I also found out that the US distributor can handle servicing on the piece but I didn't ask for pricing on doing so and that they have two or three week (IIRC) timelines for service. The Type 3 has to be sent back to the maker for servicing because of the liquid inside the watch case.

The lady who first answered the phone at TMI told me they didn't answer the phone when I called before because they were not yet back from Basel. I thought that they were very likely at Basel, but that still doesn't explain the personal style rather than business style voice mail message.

I shared with the distributor my thoughts regarding Ressence's not saying on it's own site a peep about the following:
- Their phone number
- Their email address
- Their postal addres
- Customer service, warranty or the lack of so much as an automated email reply roughly akin to so much as Outlook's "out of office" sort of thing.

I found out also that Ressence is literally a handful of folks headed by one dude, Benoit. That didn't surprise me and to his credit, the distributor (TWI owner) didn't try to make excuses for Benoit. That was quite professional of him and exactly what I'd have expected. Without going into the specifics of our conversation, I'll just say that the inordinately defensive lady who works for him could stand to take some cues from him.

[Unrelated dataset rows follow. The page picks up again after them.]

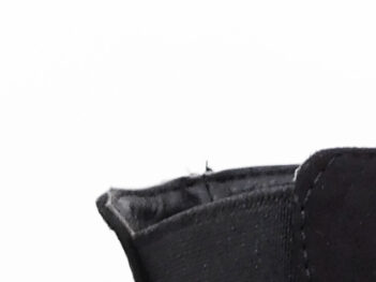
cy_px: 988
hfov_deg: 6.8
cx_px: 223
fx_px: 3171
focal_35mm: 292
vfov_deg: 4.8
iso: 125
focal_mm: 7.1
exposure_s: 1/200
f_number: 3.6
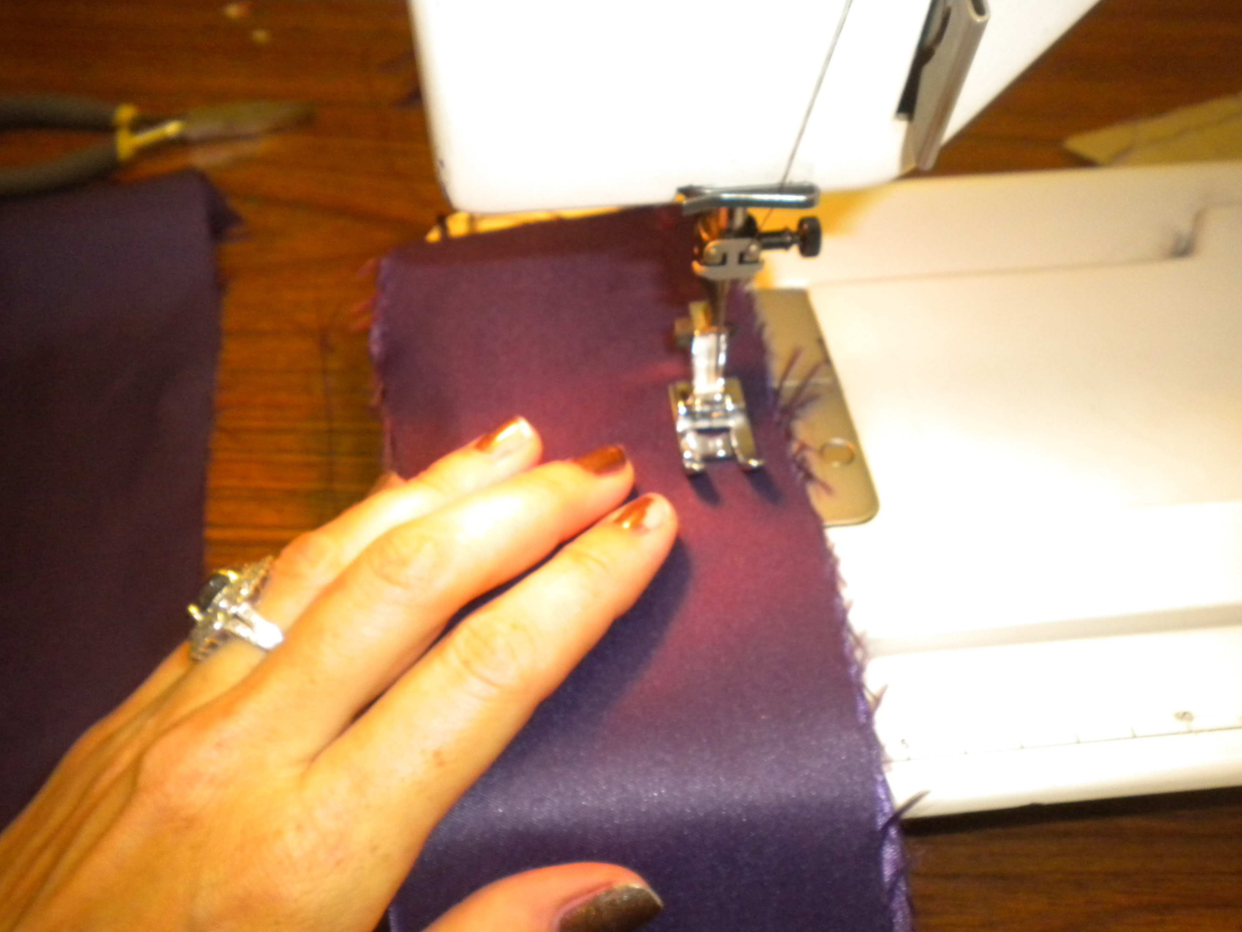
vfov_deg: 40.7
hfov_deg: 52.6
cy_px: 466
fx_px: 1256
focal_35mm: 35
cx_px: 621
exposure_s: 1/44
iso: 400
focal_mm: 6.3
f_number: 4.6
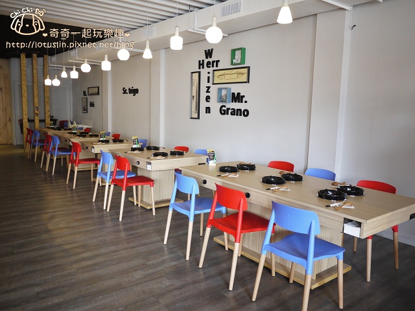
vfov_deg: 49.7
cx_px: 208
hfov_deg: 63.4
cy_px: 156
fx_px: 336
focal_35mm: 28
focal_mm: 14
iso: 400
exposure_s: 1/50
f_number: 2.5
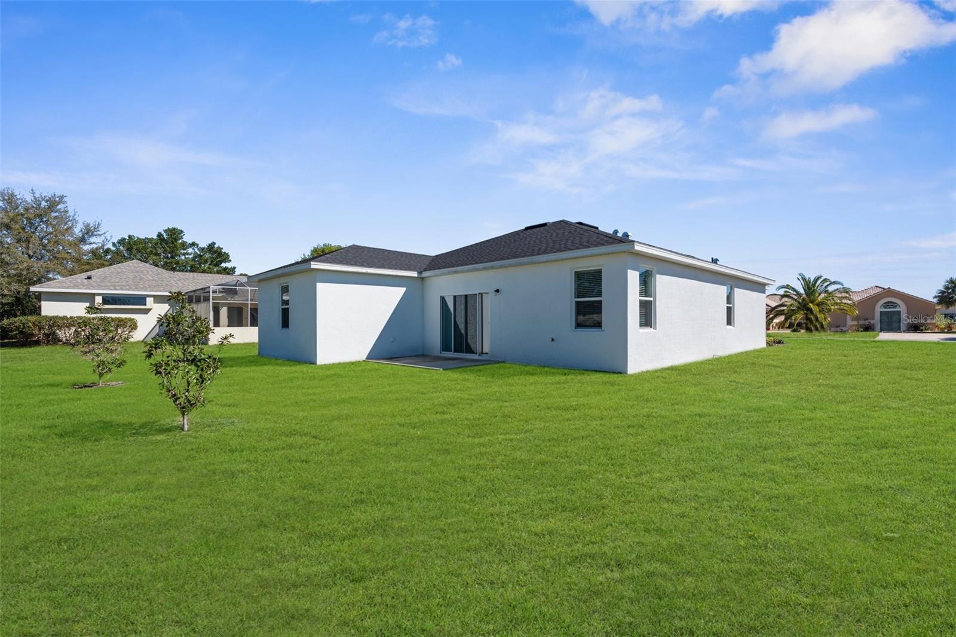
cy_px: 318
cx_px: 478
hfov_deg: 96.7
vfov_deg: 73.7
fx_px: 425
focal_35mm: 16
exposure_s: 1/800
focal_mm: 16
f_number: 5
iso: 125
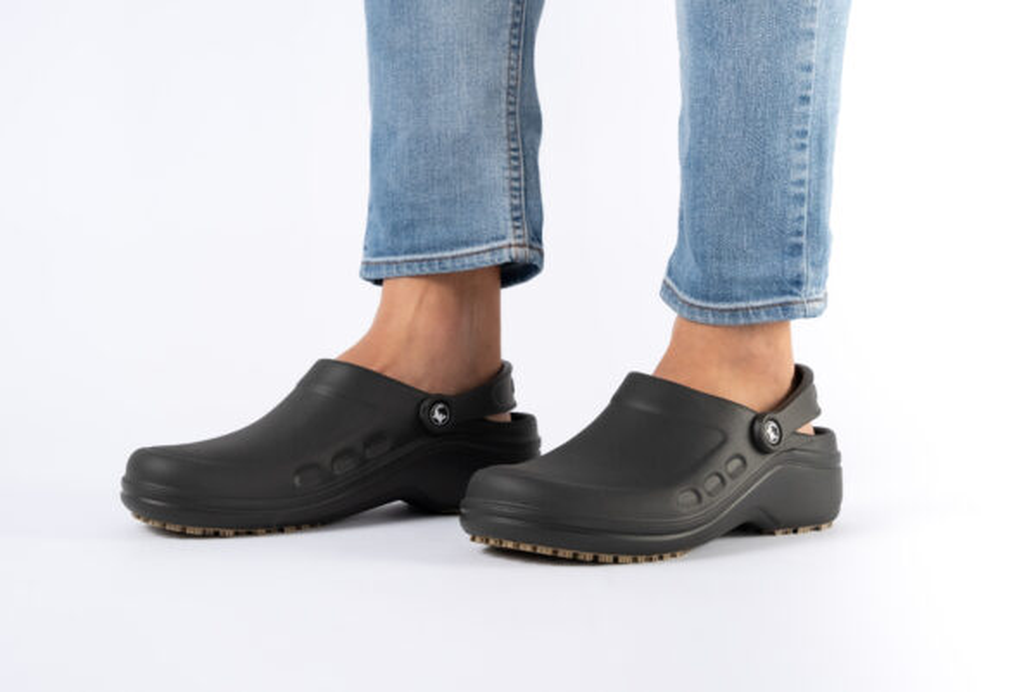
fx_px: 2016
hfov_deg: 28.8
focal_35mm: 70
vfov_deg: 19.5
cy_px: 346
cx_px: 518
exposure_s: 1/200
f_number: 8
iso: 1250
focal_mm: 70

In fairness, after my conversation with the TWI owner, my faith in them has been restored. I don't know about the very long term prospects of getting service for the watch. The guy didn't seem too confident that just any "local Joe" watchmaker would have the skills to service the Type 1. I feel comfortable about TWI's ability to do so. When I return to the U.S., I'm going to take a trip to Philly to check one out, provided they have one in stock.

All the best.


----------



## SteveNC

tony20009 said:


> When I return to the U.S., I'm going to take a trip to Philly to check one out, provided they have one in stock.
> 
> All the best.


Tony, Did you ever get to see one of these? I'm very interested in one. The CH in particular. Thanks, Steve


----------



## kvelertak

I don't have a good explanation to why, but this watch does not fascinate me. At all.


----------



## iim7v7im7

Call Martin Pulli in Philadelphia...he carries them

Martin Pulli - Fine Jewelry and Watches » Fine Jewelry and Timepieces.


----------



## Beaunecrusher

Gorgeous design, but what time is it?


----------